Xberg is a Rust-core document extraction library that pulls text, tables, metadata, and structured data from 96 file formats, with native bindings for 15 languages and multiple deployment modes. It's a rebranded continuation of Kreuzberg, aimed at developers building RAG pipelines, document processing services, or anything that needs to reliably crack open PDFs, Office files, and images at scale. The Rust core means it's fast and memory-safe; the binding breadth means your language of choice is probably covered.

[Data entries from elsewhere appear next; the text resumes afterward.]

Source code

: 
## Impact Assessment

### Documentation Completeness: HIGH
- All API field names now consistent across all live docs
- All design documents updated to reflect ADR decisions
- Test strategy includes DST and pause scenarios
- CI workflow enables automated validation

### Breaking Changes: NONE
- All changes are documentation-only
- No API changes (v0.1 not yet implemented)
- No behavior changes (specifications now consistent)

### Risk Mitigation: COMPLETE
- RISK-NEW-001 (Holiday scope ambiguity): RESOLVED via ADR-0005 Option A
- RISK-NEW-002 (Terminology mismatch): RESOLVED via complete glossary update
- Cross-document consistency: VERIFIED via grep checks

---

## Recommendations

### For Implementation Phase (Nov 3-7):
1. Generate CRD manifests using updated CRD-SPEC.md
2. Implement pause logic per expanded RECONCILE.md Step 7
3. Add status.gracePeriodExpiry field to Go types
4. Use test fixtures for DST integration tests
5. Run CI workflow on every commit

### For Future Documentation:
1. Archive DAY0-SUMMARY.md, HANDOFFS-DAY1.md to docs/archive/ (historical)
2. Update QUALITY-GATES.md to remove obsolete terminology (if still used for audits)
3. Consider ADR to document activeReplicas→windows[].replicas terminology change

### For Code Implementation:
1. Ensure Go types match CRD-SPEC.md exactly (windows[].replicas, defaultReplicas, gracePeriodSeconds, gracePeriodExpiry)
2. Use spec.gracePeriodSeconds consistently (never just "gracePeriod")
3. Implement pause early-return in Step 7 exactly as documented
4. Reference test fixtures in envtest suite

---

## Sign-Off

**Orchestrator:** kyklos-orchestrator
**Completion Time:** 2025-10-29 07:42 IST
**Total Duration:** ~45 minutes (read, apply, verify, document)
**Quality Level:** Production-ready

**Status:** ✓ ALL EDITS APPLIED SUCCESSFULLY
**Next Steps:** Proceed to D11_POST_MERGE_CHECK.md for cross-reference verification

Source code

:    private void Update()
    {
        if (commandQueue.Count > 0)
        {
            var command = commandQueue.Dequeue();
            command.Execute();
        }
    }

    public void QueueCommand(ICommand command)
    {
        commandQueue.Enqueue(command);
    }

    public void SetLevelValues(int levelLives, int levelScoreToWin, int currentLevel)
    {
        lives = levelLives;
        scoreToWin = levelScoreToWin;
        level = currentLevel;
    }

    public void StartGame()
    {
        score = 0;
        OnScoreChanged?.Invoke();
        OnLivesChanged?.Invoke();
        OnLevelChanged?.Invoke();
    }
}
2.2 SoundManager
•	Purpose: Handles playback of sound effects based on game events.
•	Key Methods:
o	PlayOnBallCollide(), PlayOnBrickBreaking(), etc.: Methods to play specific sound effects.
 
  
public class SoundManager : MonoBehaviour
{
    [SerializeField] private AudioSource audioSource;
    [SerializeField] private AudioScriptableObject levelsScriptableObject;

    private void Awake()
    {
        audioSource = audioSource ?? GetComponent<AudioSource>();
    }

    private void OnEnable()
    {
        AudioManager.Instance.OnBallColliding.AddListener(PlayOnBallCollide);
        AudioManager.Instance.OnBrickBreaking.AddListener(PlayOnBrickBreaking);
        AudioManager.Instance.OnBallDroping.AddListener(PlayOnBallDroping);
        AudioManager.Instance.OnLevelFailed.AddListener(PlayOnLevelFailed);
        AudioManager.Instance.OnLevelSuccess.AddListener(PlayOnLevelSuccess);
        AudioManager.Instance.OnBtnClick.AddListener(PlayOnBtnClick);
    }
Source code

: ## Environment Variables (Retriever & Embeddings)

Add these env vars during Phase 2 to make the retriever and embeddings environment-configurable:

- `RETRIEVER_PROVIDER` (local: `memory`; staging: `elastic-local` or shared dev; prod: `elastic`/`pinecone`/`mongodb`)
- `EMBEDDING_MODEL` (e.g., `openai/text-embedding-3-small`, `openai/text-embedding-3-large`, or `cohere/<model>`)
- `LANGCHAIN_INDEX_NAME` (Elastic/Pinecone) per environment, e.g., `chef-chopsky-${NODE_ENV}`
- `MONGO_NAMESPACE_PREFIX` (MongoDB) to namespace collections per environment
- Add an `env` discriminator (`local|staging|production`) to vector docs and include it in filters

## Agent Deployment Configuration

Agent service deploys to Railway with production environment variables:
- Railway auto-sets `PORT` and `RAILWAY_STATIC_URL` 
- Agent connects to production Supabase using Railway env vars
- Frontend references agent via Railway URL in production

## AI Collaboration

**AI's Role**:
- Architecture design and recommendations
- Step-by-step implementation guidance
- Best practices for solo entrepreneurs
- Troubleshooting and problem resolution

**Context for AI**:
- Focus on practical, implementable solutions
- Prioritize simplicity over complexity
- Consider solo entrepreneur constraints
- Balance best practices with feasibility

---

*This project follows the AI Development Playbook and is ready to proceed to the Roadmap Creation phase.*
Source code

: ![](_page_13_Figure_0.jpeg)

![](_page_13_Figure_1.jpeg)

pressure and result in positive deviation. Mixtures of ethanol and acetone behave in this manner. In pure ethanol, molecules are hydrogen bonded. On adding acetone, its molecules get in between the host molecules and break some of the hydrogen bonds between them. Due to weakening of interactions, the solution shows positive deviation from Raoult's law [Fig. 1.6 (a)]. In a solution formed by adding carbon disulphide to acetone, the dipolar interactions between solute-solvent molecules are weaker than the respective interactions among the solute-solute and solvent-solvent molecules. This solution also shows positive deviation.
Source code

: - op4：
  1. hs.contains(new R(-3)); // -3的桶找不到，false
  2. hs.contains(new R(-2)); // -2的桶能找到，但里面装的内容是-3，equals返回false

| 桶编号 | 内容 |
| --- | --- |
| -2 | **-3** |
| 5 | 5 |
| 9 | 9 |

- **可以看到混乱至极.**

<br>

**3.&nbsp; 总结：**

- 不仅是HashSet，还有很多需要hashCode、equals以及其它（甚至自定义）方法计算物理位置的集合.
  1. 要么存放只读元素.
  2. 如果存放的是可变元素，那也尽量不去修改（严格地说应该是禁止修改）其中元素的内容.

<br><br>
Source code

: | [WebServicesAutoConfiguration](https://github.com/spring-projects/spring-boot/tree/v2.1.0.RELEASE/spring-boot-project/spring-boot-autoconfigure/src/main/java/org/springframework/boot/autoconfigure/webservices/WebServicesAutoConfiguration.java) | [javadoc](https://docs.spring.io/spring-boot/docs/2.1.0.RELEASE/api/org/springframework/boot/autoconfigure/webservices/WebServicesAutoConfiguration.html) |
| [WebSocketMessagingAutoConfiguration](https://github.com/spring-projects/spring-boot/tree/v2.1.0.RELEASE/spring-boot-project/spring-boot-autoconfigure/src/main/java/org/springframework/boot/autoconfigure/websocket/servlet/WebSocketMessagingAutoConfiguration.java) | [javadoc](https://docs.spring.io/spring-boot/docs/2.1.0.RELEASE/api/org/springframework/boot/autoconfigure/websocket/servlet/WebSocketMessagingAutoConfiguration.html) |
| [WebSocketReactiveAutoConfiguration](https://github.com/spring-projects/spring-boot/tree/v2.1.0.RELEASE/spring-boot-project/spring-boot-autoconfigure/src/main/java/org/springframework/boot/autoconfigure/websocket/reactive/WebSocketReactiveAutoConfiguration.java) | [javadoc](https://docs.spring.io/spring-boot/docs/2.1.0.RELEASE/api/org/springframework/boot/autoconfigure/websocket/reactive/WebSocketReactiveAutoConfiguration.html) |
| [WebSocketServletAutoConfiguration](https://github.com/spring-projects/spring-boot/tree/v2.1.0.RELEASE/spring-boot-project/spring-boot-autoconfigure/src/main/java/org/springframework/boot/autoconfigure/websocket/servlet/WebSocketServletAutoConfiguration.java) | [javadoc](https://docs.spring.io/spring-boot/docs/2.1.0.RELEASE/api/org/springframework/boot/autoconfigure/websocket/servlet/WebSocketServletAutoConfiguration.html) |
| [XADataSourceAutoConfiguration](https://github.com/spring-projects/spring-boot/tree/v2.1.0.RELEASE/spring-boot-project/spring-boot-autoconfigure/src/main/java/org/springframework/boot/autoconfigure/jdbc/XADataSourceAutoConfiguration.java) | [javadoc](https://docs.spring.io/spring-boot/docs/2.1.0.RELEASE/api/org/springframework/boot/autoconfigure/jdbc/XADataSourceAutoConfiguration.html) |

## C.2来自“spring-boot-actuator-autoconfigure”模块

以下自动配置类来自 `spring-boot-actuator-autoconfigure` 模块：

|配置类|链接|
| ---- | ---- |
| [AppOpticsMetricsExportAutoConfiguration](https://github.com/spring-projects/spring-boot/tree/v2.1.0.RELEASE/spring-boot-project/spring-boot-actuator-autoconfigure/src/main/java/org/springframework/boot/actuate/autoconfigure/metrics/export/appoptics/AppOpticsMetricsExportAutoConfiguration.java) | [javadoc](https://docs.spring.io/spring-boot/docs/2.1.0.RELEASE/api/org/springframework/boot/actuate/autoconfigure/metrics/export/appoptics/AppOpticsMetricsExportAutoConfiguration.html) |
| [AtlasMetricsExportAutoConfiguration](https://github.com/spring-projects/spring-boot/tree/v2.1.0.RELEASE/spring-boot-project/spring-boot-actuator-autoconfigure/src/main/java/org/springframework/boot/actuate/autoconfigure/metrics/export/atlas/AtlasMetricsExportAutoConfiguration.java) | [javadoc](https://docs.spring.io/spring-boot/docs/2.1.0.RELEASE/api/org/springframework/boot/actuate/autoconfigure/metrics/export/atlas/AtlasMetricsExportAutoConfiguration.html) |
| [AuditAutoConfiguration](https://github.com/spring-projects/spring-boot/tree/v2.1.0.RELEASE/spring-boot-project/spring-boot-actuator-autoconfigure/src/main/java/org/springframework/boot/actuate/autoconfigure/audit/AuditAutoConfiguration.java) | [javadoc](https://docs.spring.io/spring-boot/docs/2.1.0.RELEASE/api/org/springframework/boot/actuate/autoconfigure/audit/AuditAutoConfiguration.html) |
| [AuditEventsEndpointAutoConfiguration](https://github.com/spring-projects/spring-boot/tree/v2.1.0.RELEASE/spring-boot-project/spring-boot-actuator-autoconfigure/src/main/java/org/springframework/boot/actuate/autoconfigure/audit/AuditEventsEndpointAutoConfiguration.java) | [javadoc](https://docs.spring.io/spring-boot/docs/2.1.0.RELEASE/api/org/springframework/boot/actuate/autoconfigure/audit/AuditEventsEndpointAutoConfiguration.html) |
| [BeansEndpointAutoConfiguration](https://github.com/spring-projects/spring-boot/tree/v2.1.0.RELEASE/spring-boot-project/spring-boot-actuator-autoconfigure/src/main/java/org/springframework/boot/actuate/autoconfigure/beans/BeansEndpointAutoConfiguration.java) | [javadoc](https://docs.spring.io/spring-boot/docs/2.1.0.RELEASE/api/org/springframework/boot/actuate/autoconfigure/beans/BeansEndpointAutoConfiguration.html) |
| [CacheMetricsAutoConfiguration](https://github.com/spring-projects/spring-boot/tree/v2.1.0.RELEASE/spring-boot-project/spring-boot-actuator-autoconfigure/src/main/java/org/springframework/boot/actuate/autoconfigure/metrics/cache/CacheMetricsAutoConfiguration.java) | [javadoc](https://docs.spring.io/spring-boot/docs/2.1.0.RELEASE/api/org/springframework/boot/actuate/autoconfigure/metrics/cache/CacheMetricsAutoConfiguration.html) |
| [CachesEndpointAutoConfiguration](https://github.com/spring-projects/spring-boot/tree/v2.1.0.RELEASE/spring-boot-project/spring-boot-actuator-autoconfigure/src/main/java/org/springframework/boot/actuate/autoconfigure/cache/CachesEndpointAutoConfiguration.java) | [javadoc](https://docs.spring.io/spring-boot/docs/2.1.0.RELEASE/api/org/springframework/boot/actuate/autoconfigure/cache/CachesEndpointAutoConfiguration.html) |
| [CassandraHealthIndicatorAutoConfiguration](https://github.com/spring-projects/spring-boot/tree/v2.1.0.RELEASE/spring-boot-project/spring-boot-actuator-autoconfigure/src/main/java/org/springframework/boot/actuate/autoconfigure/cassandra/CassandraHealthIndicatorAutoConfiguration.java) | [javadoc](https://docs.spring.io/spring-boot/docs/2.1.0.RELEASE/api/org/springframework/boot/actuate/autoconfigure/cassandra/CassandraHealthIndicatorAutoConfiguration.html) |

The polyglot binding story is genuinely impressive — Go, Rust, Python, Node, C#, Java, Swift, Dart, Zig, and more, all apparently generated from a single binding tool (alef). The caching layer using content-hash keys is the right call for production workloads where the same document gets submitted repeatedly. The OCR backend abstraction with pluggable fallback chains (Tesseract → PaddleOCR → Candle → VLM) means you can tune cost vs. accuracy without rewriting your integration. MCP server support is a practical addition that makes it drop-in compatible with Claude Desktop and similar AI coding tools.

This is v1 of a rebranded project, and the README's scope is so wide it reads like a features-not-shipped list — 96 formats, 306 languages, 15 bindings, embeddings, NER, transcription, token reduction, structured LLM extraction. That's not a library, it's a platform, and first versions of platforms usually have several weak links. The audio/video support is transcription-only (audio track extracted, fed to Whisper), which is fine but the table implies broader video intelligence. The `.ai-rulez/` directory with agent rules baked into the repo is a non-obvious governance pattern that will confuse contributors who aren't using AI coding tools. No changelog for the v1 line is visible in the tree, making it hard to know what actually changed from Kreuzberg.